EXERCISE INSTRUCTIONS:
From the line containing "66: (1150, 80, 0.24)" through the last line of the entries, output the text exactly. Pictures stay out.

Dataset entries
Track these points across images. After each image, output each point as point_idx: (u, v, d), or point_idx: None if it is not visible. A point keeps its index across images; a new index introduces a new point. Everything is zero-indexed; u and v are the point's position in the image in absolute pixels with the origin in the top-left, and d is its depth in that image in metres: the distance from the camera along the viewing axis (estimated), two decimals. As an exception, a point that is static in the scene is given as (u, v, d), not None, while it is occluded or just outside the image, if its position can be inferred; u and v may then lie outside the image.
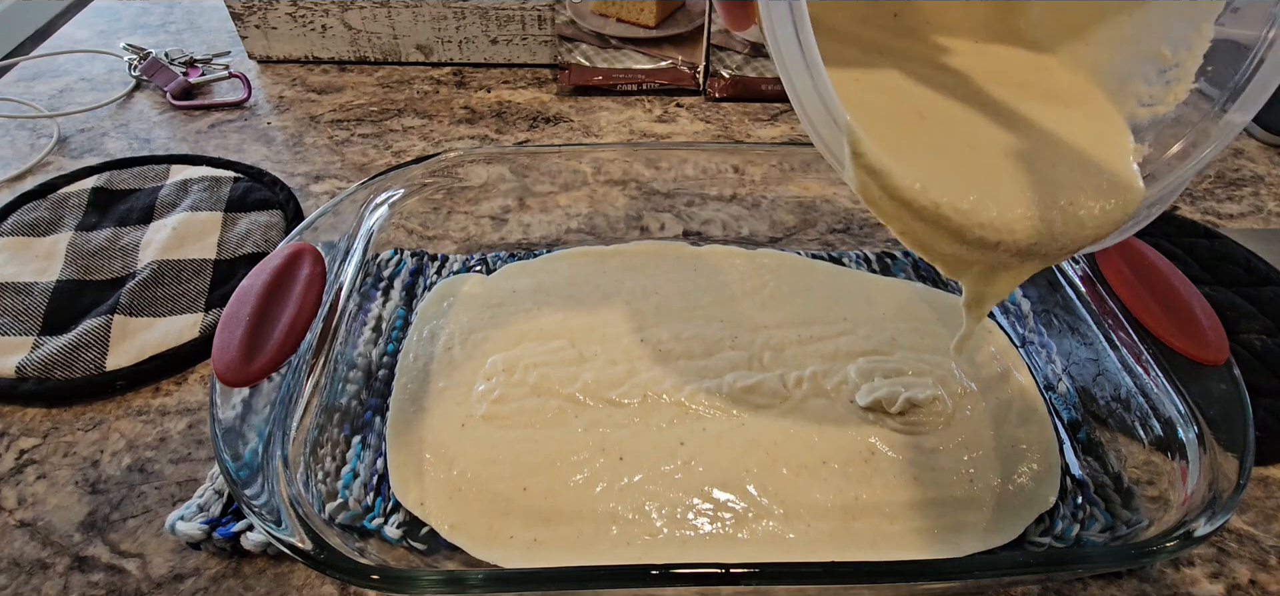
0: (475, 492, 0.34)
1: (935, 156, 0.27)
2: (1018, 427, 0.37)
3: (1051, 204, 0.26)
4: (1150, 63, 0.29)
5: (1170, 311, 0.34)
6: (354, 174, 0.57)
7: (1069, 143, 0.28)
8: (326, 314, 0.35)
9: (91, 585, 0.33)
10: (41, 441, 0.39)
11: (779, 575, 0.26)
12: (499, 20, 0.67)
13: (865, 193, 0.25)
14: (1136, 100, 0.29)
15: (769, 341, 0.42)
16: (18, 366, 0.41)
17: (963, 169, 0.27)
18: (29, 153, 0.59)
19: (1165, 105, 0.28)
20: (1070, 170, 0.27)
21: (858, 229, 0.50)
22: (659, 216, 0.49)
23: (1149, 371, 0.34)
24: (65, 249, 0.48)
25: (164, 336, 0.43)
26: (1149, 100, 0.29)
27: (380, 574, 0.27)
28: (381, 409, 0.38)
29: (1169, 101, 0.28)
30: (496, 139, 0.61)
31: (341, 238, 0.39)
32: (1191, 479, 0.30)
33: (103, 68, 0.70)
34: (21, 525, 0.35)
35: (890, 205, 0.25)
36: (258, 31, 0.68)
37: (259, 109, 0.64)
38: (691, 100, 0.66)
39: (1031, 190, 0.26)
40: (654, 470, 0.35)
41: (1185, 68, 0.27)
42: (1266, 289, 0.46)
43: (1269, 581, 0.34)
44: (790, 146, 0.48)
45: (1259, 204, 0.56)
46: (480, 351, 0.41)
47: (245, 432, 0.30)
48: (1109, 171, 0.27)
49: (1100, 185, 0.27)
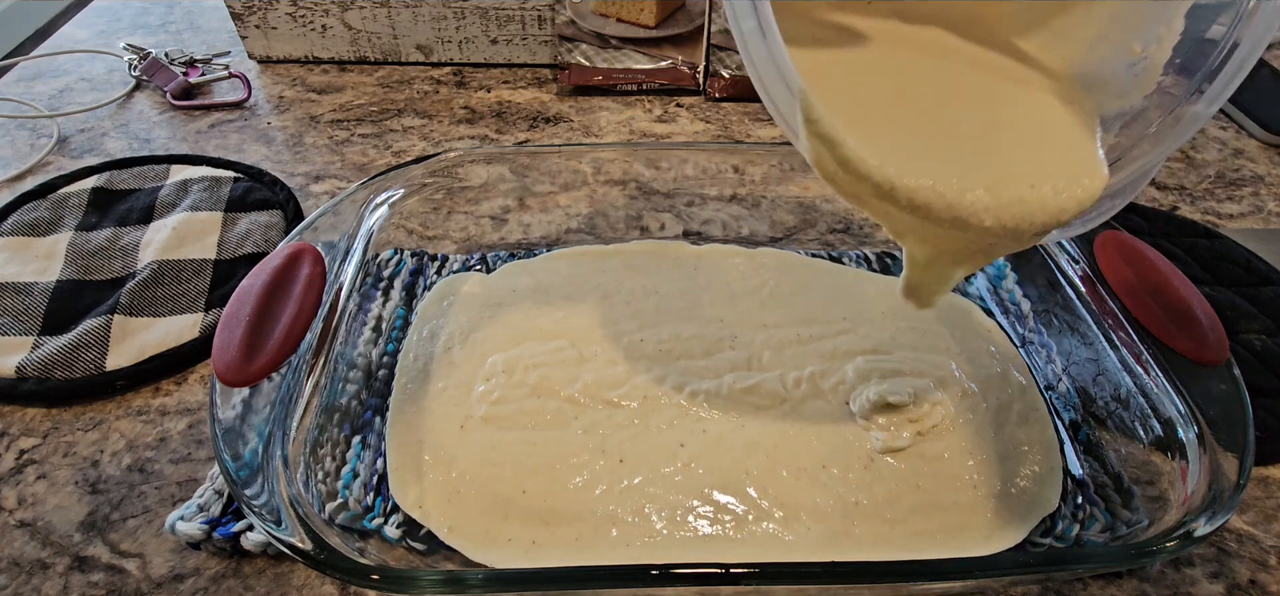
0: (474, 494, 0.34)
1: (898, 133, 0.27)
2: (1018, 428, 0.37)
3: (1011, 186, 0.26)
4: (1121, 56, 0.29)
5: (1170, 311, 0.34)
6: (354, 174, 0.57)
7: (1036, 128, 0.29)
8: (326, 314, 0.35)
9: (91, 585, 0.33)
10: (41, 441, 0.39)
11: (779, 575, 0.26)
12: (499, 20, 0.67)
13: (821, 165, 0.25)
14: (1107, 91, 0.30)
15: (769, 341, 0.42)
16: (18, 366, 0.41)
17: (926, 147, 0.27)
18: (29, 152, 0.59)
19: (1132, 98, 0.28)
20: (1034, 154, 0.27)
21: (858, 229, 0.50)
22: (659, 216, 0.49)
23: (1149, 371, 0.34)
24: (65, 249, 0.48)
25: (164, 336, 0.43)
26: (1118, 92, 0.29)
27: (380, 574, 0.27)
28: (381, 409, 0.38)
29: (1136, 94, 0.28)
30: (496, 139, 0.61)
31: (341, 237, 0.39)
32: (1191, 479, 0.30)
33: (103, 68, 0.70)
34: (21, 525, 0.35)
35: (848, 180, 0.25)
36: (258, 31, 0.68)
37: (259, 109, 0.64)
38: (691, 100, 0.66)
39: (993, 172, 0.26)
40: (654, 472, 0.35)
41: (1154, 61, 0.28)
42: (1266, 289, 0.46)
43: (1269, 581, 0.34)
44: (790, 146, 0.48)
45: (1259, 204, 0.56)
46: (480, 351, 0.41)
47: (245, 432, 0.30)
48: (1073, 158, 0.27)
49: (1064, 171, 0.27)
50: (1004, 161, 0.27)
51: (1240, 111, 0.64)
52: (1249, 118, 0.63)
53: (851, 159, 0.24)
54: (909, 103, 0.29)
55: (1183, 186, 0.57)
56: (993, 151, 0.27)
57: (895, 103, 0.29)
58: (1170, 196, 0.56)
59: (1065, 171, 0.27)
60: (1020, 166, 0.27)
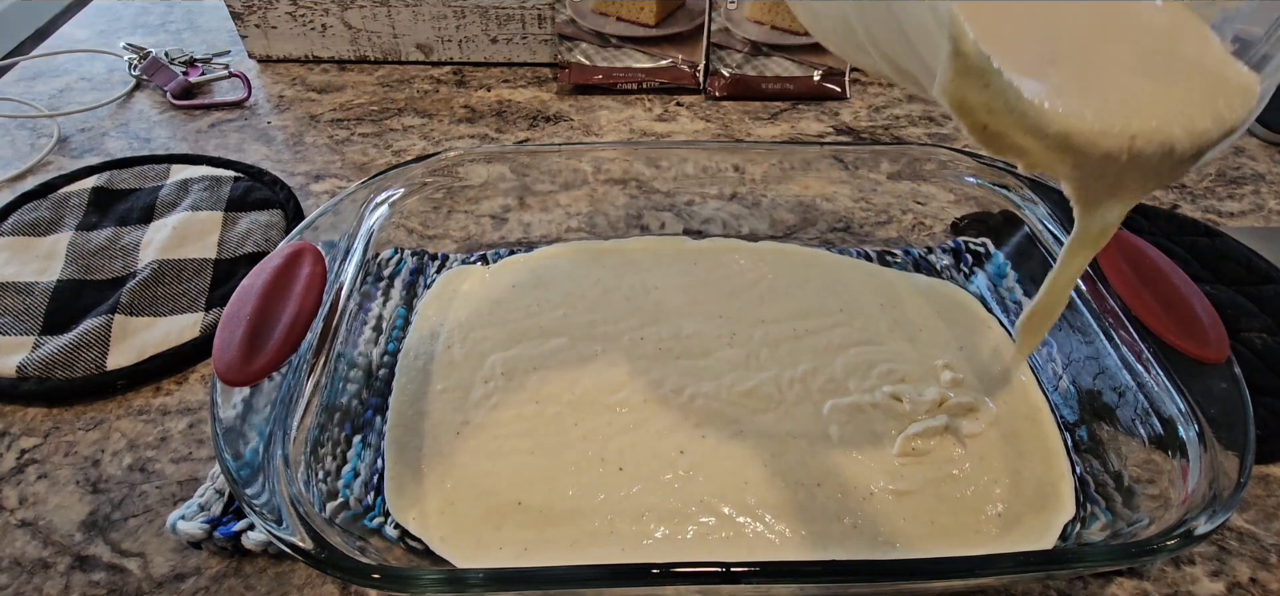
0: (469, 504, 0.34)
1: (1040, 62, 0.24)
2: (1020, 425, 0.37)
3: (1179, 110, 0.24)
4: None
5: (1171, 310, 0.34)
6: (354, 173, 0.57)
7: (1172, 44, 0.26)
8: (327, 313, 0.35)
9: (92, 584, 0.33)
10: (42, 441, 0.39)
11: (779, 574, 0.26)
12: (499, 19, 0.67)
13: (959, 102, 0.22)
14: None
15: (767, 337, 0.42)
16: (18, 366, 0.41)
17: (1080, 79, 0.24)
18: (29, 152, 0.59)
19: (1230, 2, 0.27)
20: (1188, 72, 0.25)
21: (858, 228, 0.50)
22: (659, 215, 0.49)
23: (1150, 370, 0.34)
24: (66, 248, 0.48)
25: (164, 336, 0.43)
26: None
27: (381, 573, 0.27)
28: (382, 408, 0.38)
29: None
30: (497, 138, 0.61)
31: (342, 237, 0.39)
32: (1192, 477, 0.30)
33: (103, 67, 0.70)
34: (23, 524, 0.35)
35: (988, 117, 0.22)
36: (258, 31, 0.68)
37: (259, 108, 0.64)
38: (691, 99, 0.66)
39: (1156, 97, 0.24)
40: (653, 480, 0.35)
41: None
42: (1267, 287, 0.46)
43: (1269, 579, 0.34)
44: (790, 145, 0.48)
45: (1259, 202, 0.56)
46: (479, 351, 0.41)
47: (246, 432, 0.30)
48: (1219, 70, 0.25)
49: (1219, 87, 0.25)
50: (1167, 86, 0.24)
51: (1241, 109, 0.64)
52: (1250, 116, 0.63)
53: (1009, 95, 0.21)
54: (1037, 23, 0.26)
55: (1183, 185, 0.57)
56: (1152, 76, 0.25)
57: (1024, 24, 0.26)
58: (1171, 195, 0.56)
59: (1220, 87, 0.25)
60: (1185, 88, 0.24)
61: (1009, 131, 0.22)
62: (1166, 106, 0.24)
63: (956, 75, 0.21)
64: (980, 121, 0.22)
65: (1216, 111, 0.24)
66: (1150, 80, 0.24)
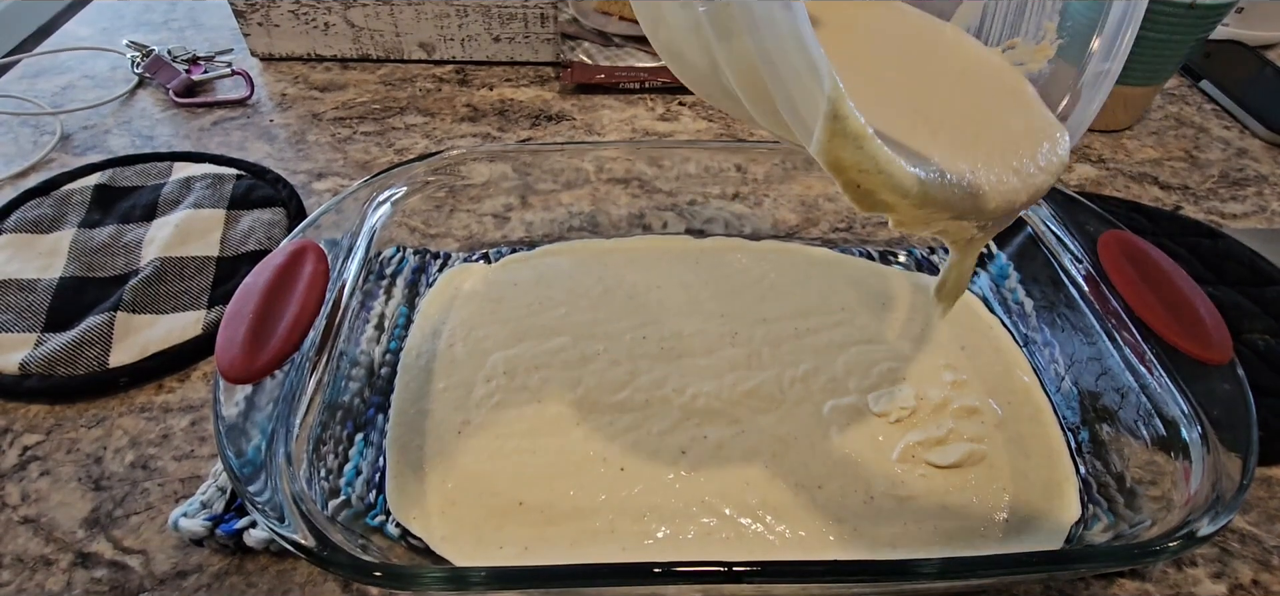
0: (470, 504, 0.34)
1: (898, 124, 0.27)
2: (1024, 426, 0.37)
3: (1009, 164, 0.27)
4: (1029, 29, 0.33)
5: (1174, 311, 0.34)
6: (356, 172, 0.57)
7: (997, 102, 0.30)
8: (329, 311, 0.35)
9: (95, 581, 0.33)
10: (45, 438, 0.39)
11: (782, 574, 0.26)
12: (501, 18, 0.67)
13: (837, 164, 0.23)
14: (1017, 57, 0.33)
15: (768, 337, 0.42)
16: (21, 363, 0.41)
17: (925, 138, 0.27)
18: (32, 150, 0.59)
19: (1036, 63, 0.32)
20: (1010, 128, 0.29)
21: (861, 227, 0.50)
22: (662, 215, 0.49)
23: (1152, 371, 0.34)
24: (68, 246, 0.48)
25: (167, 333, 0.43)
26: (1020, 61, 0.33)
27: (383, 571, 0.27)
28: (384, 406, 0.38)
29: (1038, 59, 0.32)
30: (499, 137, 0.61)
31: (344, 235, 0.39)
32: (1194, 479, 0.30)
33: (105, 65, 0.70)
34: (25, 521, 0.35)
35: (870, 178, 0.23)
36: (260, 29, 0.68)
37: (261, 106, 0.64)
38: (694, 98, 0.66)
39: (991, 156, 0.27)
40: (655, 480, 0.35)
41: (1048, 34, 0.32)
42: (1270, 289, 0.46)
43: (1271, 581, 0.34)
44: (792, 145, 0.48)
45: (1263, 204, 0.56)
46: (481, 349, 0.41)
47: (248, 429, 0.30)
48: (1041, 125, 0.29)
49: (1041, 140, 0.28)
50: (991, 141, 0.28)
51: (1244, 111, 0.64)
52: (1253, 117, 0.63)
53: (880, 158, 0.23)
54: (886, 88, 0.29)
55: (1186, 186, 0.57)
56: (983, 136, 0.28)
57: (878, 90, 0.29)
58: (1174, 196, 0.56)
59: (1043, 140, 0.28)
60: (1006, 144, 0.28)
61: (878, 190, 0.24)
62: (1002, 168, 0.27)
63: (833, 137, 0.22)
64: (853, 180, 0.23)
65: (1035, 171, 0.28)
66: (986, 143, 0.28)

EXPECTED ANSWER:
66: (1150, 80, 0.24)
0: (470, 504, 0.34)
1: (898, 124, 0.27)
2: (1024, 426, 0.37)
3: (1009, 164, 0.27)
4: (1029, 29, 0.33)
5: (1174, 311, 0.34)
6: (356, 172, 0.57)
7: (997, 102, 0.30)
8: (329, 311, 0.35)
9: (95, 581, 0.33)
10: (45, 438, 0.39)
11: (782, 574, 0.26)
12: (501, 18, 0.67)
13: (837, 164, 0.23)
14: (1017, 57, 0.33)
15: (768, 337, 0.42)
16: (21, 363, 0.41)
17: (925, 138, 0.27)
18: (32, 150, 0.59)
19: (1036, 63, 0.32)
20: (1010, 128, 0.29)
21: (861, 227, 0.50)
22: (662, 215, 0.49)
23: (1152, 371, 0.34)
24: (68, 246, 0.48)
25: (167, 333, 0.43)
26: (1020, 61, 0.33)
27: (383, 571, 0.27)
28: (384, 406, 0.38)
29: (1038, 59, 0.32)
30: (499, 137, 0.61)
31: (344, 235, 0.39)
32: (1194, 479, 0.30)
33: (105, 65, 0.70)
34: (25, 521, 0.35)
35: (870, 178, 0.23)
36: (260, 29, 0.68)
37: (261, 106, 0.64)
38: (694, 98, 0.66)
39: (991, 156, 0.27)
40: (655, 480, 0.35)
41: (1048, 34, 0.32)
42: (1270, 289, 0.46)
43: (1271, 581, 0.34)
44: (792, 145, 0.48)
45: (1263, 204, 0.56)
46: (481, 349, 0.41)
47: (248, 429, 0.30)
48: (1041, 125, 0.29)
49: (1041, 140, 0.28)
50: (991, 141, 0.28)
51: (1244, 111, 0.64)
52: (1253, 117, 0.63)
53: (880, 158, 0.23)
54: (886, 88, 0.29)
55: (1186, 186, 0.57)
56: (983, 136, 0.28)
57: (878, 90, 0.29)
58: (1174, 196, 0.56)
59: (1043, 140, 0.28)
60: (1006, 144, 0.28)
61: (878, 190, 0.24)
62: (1002, 168, 0.27)
63: (833, 137, 0.22)
64: (853, 180, 0.23)
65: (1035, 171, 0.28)
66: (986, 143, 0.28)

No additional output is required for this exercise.